# OBJETIVO DE LA TAREA
Según el texto proporcionado, ¿a qué hora partía el vuelo de Londres a Buenos Aires?

─── TEXTO PROPORCIONADO ───

Corazón Con Anestesia

Me cuesta, me cuesta, me cuesta…

La noche de nuestro tercer día en New York, decidí chequear los mails y me encontré con varios titulados URGENTE. Provenían de mi vecino, de primos, de sobrinos, y muy escuetamente me pedían que llamara a mi casa. Al mismo tiempo, en MSN encontré que estaba mi sobrino, le pregunté qué pasaba y me contesta que en realidad no es él, sino un amigo y que había fallecido su abuelo.

Su abuelo! Mi viejo!

Me agarró tal desesperación que no sabía qué hacer y por supuesto que llamé a casa y ahí me atendió mi hermana y lo único que recuerdo de esa conversación fue escuchándome repetir “Qué hago? Qué hago?” En realidad, lo que quería decir era “Cómo hago?!” Cómo hago para ir allá, cómo hago para irme ya?!

No sé cómo pero al cortar, me calmé. Me vino como una especie de frialdad cerebral y con Ale empezamos a ver cómo nos organizábamos. El único vuelo que hay de New York a Buenos Aires ya había despegado y el siguiente era a la noche siguiente. Era muy tarde.

Ale me pidió que me acostara y él estuvo casi toda la noche en vela buscando vuelos o viendo cómo coordinábamos. Al final, a eso de las 4 de la mañana, habiendo dormido unas pocas horas, vimos que lo más viable era volar de New York a Londres en el primer vuelo que llegaría a las 8.30pm a Londres y de ahí tomarme el vuelo Londres-Buenos Aires que partía a las 9.50pm.

Así hicimos, a las dos horas ya estábamos camino al aeropuerto, llamé a mis vecinos que me dejaran algo de ropa de invierno en la casa de mis viejos (sólo tenía ropa de verano y viajaba con mi cartera y lo puesto, nada más) y me sumí en la más profunda nada: nada. No lloré, no me desesperé, no sentía nada.

Decidí no dormir en el primer vuelo así lo hacía en el segundo, que era más largo.

En el segundo vuelo dormí algo, lloré algo y no pude comer nada, sólo tomaba té con leche.

─── REGISTROS PROPORCIONADOS ───

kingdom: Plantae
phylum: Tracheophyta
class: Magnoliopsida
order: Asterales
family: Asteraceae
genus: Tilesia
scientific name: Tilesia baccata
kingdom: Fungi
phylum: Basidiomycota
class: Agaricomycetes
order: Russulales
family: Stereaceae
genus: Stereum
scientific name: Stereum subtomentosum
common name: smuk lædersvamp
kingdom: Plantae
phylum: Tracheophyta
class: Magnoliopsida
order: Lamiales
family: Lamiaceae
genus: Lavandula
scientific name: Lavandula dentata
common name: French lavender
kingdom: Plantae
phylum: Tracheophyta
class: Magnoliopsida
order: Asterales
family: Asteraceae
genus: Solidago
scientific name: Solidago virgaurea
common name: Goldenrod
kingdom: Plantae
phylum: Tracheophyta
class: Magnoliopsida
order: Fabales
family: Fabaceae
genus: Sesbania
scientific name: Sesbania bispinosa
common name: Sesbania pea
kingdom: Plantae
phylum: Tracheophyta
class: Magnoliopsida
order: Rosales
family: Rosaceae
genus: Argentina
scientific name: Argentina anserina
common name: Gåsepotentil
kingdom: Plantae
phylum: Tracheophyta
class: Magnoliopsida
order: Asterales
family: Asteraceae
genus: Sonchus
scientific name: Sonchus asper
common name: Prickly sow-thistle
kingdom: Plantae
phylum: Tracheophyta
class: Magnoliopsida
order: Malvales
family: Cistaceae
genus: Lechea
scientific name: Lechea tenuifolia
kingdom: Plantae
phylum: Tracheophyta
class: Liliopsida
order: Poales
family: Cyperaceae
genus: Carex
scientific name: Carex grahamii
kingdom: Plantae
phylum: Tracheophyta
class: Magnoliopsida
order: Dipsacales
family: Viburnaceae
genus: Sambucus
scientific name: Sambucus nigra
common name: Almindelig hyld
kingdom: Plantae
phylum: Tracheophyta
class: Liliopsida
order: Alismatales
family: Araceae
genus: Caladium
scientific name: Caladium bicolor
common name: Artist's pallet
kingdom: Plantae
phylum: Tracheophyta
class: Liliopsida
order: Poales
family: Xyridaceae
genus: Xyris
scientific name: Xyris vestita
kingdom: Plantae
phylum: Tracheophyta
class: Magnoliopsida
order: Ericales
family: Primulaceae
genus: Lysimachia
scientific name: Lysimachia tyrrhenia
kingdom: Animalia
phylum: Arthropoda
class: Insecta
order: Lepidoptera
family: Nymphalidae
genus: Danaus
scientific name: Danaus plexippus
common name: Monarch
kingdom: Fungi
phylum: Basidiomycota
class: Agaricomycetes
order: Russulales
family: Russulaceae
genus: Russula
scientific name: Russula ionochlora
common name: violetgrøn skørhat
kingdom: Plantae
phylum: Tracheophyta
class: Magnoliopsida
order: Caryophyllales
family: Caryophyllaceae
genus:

───

# RESPUESTA DEL EJERCICIO
A las 9.50pm.